Top of Text segment
Making the Other Guys Pay: Attorney Fees and the Common Fund Theory

Publication year2005
AuthorBy Margaret M. Hand
MAKING THE OTHER GUYS PAY: ATTORNEY FEES AND THE COMMON FUND THEORY

By Margaret M. Hand*

I. INTRODUCTION; THE AMERICAN RULE

Code of Civil Procedure § 1021 codifies what is often called the "American Rule" of attorney's fees, the rule that says unless otherwise provided by statute, the measure and manner of paying attorney fees is left to the agreement of the parties.1 Parties to litigation so rarely agree to pay their opponent's fees, the American Rule has come to be known as the rule that each party bears its own attorney fees. This rule applies in proceedings under the Probate Code, as well as in general civil litigation.2 When advised of the American Rule, many clients are incredulous. Petitioners, the indignant victims of wrongdoing, cannot believe they must pay for justice. Defendants, the innocent victims of false allegations, cannot believe the injustice of having to pay for a defense. In some instances, the injustice and inequity of the American Rule is so great, the courts have reacted to create nonstatutory exceptions, despite the Code of Civil Procedure prohibition against doing so. One of those exceptions, payment of fees under the common fund theory, is the subject of this article, which begins with a brief discussion of some statutory exceptions to the American Rule.
Bottom of Text segment
Top of Provided material
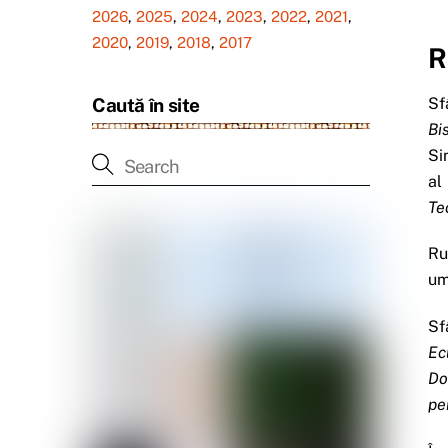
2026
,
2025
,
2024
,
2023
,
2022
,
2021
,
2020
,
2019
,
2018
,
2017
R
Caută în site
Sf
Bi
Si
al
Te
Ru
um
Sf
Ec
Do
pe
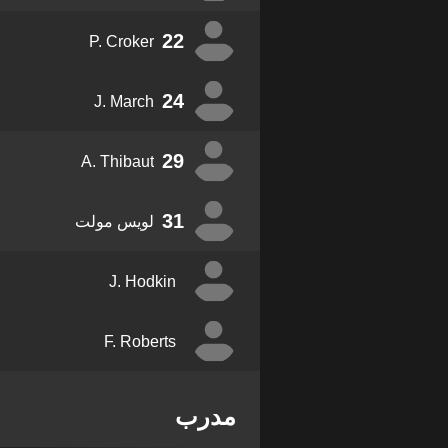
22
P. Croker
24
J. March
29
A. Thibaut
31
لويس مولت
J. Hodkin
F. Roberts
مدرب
Bottom of Provided material
Top of Provided material
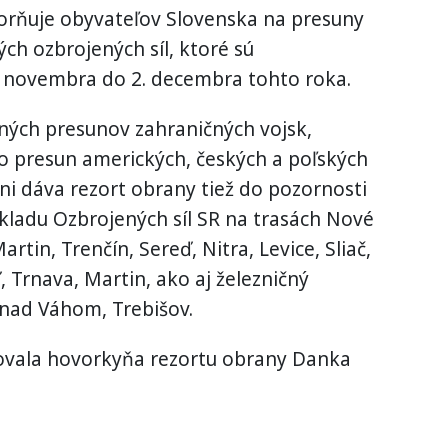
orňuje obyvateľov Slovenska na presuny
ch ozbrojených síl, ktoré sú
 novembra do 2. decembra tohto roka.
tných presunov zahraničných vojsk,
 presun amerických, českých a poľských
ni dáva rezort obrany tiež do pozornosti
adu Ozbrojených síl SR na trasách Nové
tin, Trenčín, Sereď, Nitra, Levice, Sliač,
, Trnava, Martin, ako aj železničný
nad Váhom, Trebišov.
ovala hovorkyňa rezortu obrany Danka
Bottom of Provided material
#### [Tasks]
(1) Set down the records from the line containing "orňuje obyvateľov Slovenska na presuny" up to and including the line containing "ovala hovorkyňa rezortu obrany Danka", word for word.
(2) Write the next part of the article on attorney fees and the common fund theory, starting after its last sentence.
The records have no connection to the article on attorney fees.

#### [Answers below]
(1)
orňuje obyvateľov Slovenska na presuny
ch ozbrojených síl, ktoré sú
 novembra do 2. decembra tohto roka.
tných presunov zahraničných vojsk,
 presun amerických, českých a poľských
ni dáva rezort obrany tiež do pozornosti
adu Ozbrojených síl SR na trasách Nové
tin, Trenčín, Sereď, Nitra, Levice, Sliač,
, Trnava, Martin, ako aj železničný
nad Váhom, Trebišov.
ovala hovorkyňa rezortu obrany Danka

(2)
II. SOME STATUTORY EXCEPTIONS TO THE AMERICAN RULE

Anticipating the question most clients ask, "shouldn't the bad guy have to pay?" most probate litigators have committed to memory the Probate Code's exceptions to the American Rule. These exceptions include fee-shifting statutes that penalize those who object to a fiduciary's accounting without reasonable cause and in bad faith3 and statutes that penalize fiduciaries who oppose objections to their accounts, if the opposition is without reasonable cause and in bad faith.4 In probate proceedings, there is a statute that awards reasonable litigation expenses, including attorney's fees to the prevailing party in a suit on a rejected claim, provided the prosecution or defense of the action was unreasonable5 and there is a similar statute that governs when trustees elect to use the optional procedure of Probate Code § 19003 (notice by trustees to creditors).6

There are many statutes that punish misbehavior in formal probates. One statute penalizes anyone who unreasonably and for the purpose of hindering the personal representative seeks to suspend his powers.7 Another statute penalizes personal representatives who must be compelled to file an inventory and appraisal.8 Another penalizes personal representatives or others who abuse the discovery methods of Probate Code § 8870 (petition for citation to answer interrogatories or appear for questioning about decedent's assets).9 Two statutes penalize probate referees, in certain circumstances.10 Another penalizes anyone who, without reasonable cause and good faith, objects to an appraisal.11

There are also many statutes meant to curtail misbehavior in the diverse arena of non-court supervised transfers. There are statutes that penalize third persons who refuse to honor powers of attorney,12 statutes that penalize persons who commence actions under Probate Code § 4541 (to determine the effect of a power of attorney, to challenge the agent's exercise of power, etc.) without reasonable cause13 and statutes that penalize attorneys-in-fact who violate their fiduciary duties and who fail to account or report for their actions.14 One statute penalizes those who in bad faith claim an adverse interest in property that would otherwise pass subject to a nonprobate transfer, for example, life insurance or a pay-on-death account.15 Another statute penalizes those who unreasonably refuse to transfer the decedent's property to the decedent's successor in interest, after being presented with an affidavit or declaration under Probate Code § 13101.16 Another statute penalizes employers who unreasonably interfere when the decedent's surviving spouse tries to collect the decedent's back wages.17 Probate Code § 13541 penalizes one who records a notice claiming an interest in the real property that would otherwise pass to the decedent's surviving spouse, if that notice is recorded for the purpose of slandering title to the property.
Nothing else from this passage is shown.